Around the time I decided to make another stab at being a professional novelist, I also decided to pick up a new hobby – model building.
No, I'm not building dioramas of Mundus and scenes from Don't Fireball the Neighbors. (I don't have near the skill level.) What I'm doing is bribing my brain.
I'm not very good at building new habits. Unfortunately, being a serious, professional writer means getting into the habit of writing even when the creative 'flow' is slow. I'm supposed to write something everyday – story, blog, social media, or even in person journal.
Now, I DO want to write professionally. I DO want those better habits. My inner storyteller looks as this the way an athlete looks at a training menu. I'm committed to this journey.
My inner six year old looks at this and whines, “Why'd you have to spoil my fun by making it a chore?”
The six year-old has a point. Commitments bring a certain level of stress and self-critique. Also, building a habit is mental work. Work takes effort.
If I was a sensible, responsible adult, I would just muscle through with positive self-talk. “Every session builds your skills.” “Five people interacted with your last post. That's a good start.” “Readers will see the passion and though in your world-building.”
However, I have a very loud inner-six-year-old. She isn't good at big picture thinking.
So, I've taken a page out of my
mother's parenting hand book – reinforcement via bribery.
I
started model building, with the condition that I can't work on them
unless I've worked on writing that day.
For the most part this system has work very well.
Building and painting models is fun and uses a different part of my creativity. It's more about color and picking the order to build and paint things. My progress is also literally tangible. I go from a box of plastic bits, to a gray figure, then to a displayable piece. It provides short term gratification.
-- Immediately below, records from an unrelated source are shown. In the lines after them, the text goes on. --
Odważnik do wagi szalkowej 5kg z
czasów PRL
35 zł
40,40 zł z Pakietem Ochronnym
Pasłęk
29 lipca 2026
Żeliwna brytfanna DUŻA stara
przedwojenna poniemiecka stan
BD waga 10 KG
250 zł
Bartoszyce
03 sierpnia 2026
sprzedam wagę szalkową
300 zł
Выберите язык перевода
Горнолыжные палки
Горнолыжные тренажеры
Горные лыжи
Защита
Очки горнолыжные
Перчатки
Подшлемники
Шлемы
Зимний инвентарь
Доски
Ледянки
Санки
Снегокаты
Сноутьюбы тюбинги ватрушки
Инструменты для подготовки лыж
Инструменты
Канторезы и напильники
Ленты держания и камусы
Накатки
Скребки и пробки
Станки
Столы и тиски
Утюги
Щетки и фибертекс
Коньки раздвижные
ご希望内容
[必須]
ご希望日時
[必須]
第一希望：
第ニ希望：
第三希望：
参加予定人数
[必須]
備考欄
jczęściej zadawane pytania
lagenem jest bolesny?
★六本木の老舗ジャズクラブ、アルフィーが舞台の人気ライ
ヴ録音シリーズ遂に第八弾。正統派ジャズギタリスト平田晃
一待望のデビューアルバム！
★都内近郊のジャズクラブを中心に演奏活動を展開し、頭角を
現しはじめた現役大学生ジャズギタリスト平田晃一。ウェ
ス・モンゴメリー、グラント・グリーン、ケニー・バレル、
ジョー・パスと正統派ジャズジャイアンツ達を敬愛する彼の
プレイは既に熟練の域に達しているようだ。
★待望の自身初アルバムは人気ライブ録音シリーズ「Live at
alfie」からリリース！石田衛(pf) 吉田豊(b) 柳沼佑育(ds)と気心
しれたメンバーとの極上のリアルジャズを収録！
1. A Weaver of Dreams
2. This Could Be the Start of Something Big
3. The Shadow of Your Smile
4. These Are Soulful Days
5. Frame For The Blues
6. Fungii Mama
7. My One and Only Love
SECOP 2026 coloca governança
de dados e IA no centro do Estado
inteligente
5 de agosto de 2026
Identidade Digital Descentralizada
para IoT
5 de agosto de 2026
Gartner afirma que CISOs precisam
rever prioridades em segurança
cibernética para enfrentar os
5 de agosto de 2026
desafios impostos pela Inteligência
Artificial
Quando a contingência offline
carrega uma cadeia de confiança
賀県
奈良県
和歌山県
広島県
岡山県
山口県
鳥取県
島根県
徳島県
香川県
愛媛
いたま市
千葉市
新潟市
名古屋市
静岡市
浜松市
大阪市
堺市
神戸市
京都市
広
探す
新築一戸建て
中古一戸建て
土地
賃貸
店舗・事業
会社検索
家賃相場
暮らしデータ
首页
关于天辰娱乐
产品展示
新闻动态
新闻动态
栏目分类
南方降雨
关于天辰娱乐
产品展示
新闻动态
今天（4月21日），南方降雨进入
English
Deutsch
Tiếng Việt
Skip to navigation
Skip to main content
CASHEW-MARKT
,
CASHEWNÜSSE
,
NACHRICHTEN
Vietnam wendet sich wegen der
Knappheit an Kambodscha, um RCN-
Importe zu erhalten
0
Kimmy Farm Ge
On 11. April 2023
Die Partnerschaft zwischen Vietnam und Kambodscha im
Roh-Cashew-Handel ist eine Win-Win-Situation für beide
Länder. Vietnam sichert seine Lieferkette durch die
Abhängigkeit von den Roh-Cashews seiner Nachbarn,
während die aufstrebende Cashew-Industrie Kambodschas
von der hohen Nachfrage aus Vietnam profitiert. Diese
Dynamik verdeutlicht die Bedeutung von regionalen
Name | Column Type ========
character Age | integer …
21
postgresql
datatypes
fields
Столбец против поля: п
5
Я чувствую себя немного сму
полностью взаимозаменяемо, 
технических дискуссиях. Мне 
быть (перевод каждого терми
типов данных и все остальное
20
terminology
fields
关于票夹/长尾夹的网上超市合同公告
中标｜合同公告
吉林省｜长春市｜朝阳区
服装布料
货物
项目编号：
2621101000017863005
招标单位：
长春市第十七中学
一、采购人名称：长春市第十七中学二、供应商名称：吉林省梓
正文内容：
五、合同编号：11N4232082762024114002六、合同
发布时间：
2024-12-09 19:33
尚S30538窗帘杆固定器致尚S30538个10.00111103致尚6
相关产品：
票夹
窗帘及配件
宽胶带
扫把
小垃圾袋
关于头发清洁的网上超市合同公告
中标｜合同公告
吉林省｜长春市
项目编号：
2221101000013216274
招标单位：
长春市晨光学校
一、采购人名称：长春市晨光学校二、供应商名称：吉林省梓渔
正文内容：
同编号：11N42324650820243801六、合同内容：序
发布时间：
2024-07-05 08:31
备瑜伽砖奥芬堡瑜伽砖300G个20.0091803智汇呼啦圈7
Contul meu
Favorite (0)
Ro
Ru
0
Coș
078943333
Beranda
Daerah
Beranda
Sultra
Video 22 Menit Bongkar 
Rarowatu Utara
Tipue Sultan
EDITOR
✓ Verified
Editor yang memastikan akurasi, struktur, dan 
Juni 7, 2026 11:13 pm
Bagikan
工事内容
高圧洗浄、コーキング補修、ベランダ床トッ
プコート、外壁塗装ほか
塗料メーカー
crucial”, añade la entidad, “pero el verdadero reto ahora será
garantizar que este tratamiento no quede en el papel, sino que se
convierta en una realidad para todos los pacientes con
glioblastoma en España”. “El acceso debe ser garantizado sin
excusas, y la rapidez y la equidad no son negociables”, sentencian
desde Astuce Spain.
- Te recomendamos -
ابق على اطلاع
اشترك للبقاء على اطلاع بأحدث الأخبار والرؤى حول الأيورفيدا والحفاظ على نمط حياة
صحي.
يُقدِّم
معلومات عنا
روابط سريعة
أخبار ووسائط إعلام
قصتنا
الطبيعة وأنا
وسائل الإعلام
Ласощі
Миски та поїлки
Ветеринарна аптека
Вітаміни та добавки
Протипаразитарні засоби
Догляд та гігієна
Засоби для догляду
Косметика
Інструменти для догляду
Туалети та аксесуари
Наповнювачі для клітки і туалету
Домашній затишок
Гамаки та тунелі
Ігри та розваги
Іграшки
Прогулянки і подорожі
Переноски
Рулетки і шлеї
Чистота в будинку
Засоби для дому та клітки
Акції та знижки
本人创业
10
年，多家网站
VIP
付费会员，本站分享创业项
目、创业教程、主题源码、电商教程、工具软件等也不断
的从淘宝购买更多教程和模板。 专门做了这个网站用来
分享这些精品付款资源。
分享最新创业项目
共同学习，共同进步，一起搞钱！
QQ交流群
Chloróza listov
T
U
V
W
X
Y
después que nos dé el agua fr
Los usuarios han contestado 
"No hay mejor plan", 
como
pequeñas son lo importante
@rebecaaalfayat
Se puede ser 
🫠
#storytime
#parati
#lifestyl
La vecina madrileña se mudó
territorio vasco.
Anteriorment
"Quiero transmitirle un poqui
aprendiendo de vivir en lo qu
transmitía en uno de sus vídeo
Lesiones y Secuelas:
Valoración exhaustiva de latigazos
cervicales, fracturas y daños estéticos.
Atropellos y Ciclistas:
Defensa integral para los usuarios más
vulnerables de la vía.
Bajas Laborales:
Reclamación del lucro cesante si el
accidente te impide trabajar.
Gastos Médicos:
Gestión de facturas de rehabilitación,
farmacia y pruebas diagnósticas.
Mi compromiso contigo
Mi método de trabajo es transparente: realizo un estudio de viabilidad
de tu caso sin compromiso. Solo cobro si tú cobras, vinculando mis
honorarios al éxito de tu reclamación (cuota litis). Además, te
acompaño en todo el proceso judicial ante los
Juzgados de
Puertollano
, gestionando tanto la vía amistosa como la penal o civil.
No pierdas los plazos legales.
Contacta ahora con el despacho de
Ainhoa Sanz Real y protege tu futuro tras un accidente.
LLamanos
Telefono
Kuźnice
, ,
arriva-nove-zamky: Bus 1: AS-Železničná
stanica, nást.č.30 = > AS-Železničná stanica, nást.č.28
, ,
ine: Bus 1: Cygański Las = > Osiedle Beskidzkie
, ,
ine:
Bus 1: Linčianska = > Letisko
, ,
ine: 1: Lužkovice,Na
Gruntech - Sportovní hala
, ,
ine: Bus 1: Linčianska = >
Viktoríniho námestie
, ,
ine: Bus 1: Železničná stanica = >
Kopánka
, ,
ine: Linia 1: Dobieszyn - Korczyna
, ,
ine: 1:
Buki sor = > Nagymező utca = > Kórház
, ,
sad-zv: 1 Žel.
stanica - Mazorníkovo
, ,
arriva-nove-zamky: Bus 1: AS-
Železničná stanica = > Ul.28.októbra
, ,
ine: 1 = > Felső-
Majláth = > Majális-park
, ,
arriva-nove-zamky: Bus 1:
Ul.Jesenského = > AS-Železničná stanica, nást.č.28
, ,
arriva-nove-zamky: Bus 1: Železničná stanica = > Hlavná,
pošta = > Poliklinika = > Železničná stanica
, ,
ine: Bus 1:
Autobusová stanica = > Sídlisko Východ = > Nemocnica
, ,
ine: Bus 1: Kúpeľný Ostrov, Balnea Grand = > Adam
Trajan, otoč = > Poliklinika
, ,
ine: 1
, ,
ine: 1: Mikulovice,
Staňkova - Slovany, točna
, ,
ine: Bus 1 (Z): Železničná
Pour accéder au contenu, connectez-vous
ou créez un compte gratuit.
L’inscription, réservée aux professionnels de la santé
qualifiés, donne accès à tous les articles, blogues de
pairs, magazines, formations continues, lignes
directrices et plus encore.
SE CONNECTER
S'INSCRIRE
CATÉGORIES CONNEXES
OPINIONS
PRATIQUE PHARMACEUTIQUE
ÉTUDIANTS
There is the community element. I picked models that are part of the 'war gaming' niche. After you build and paint them, you can simulate battles at the local hobby shop. It's also surprisingly easy to get feedback and tips about your models. (Getting helpful feedback from fellow writers is like like pulling teeth. There's a reason I'm playing for an editor for look over Don't Fireball the Neighbors.) Visiting the game shop is also another 'carrot' I can use.
Yes, there have been slip ups. Days where I hobby first and them write while I wait for the glue/paint/clay to dry so I can do the next round. However, this is not the really danger.
In addition to the inner six-year-old, I have an inner CEO who 'over promises' what the work force can produce. In simpler terms, I have trouble setting realistic timelines.
The most glaring example of this is “Tanksgiving.” Last time I was at the hobby shop, I got caught up in the hype and pledged to bring a newly painted model to a battle royale event. I severely underestimated how long it would take paint my tiny little 'attack tractor.'
I let the pressure of the deadline push me off writing rhythm. It took slightly over a week of multiple painting hours a day. I didn't even make a token effort at writing. My tunnel vision was stronger than my budding habit.
I finished my model the day this post went up. (Pictures to follow when I find a light box.) The trimuph is tainted with the regert that I didn't keep my writer's goals. Regret can quickly be as heavy weight of commitments. Yes, I enjoyed myself. However, there's the nagging feeling that I could have found something else to blog about if I had just slowed down and recentered myself. Also, painting on a deadline, it just is too stressful.
As Samuel Clemens, pen name Mark Twain, put it.
“[H]e would now have comprehended that Work consists of whatever a body is obliged to do, and that Play consists of whatever a body is not obliged to do.”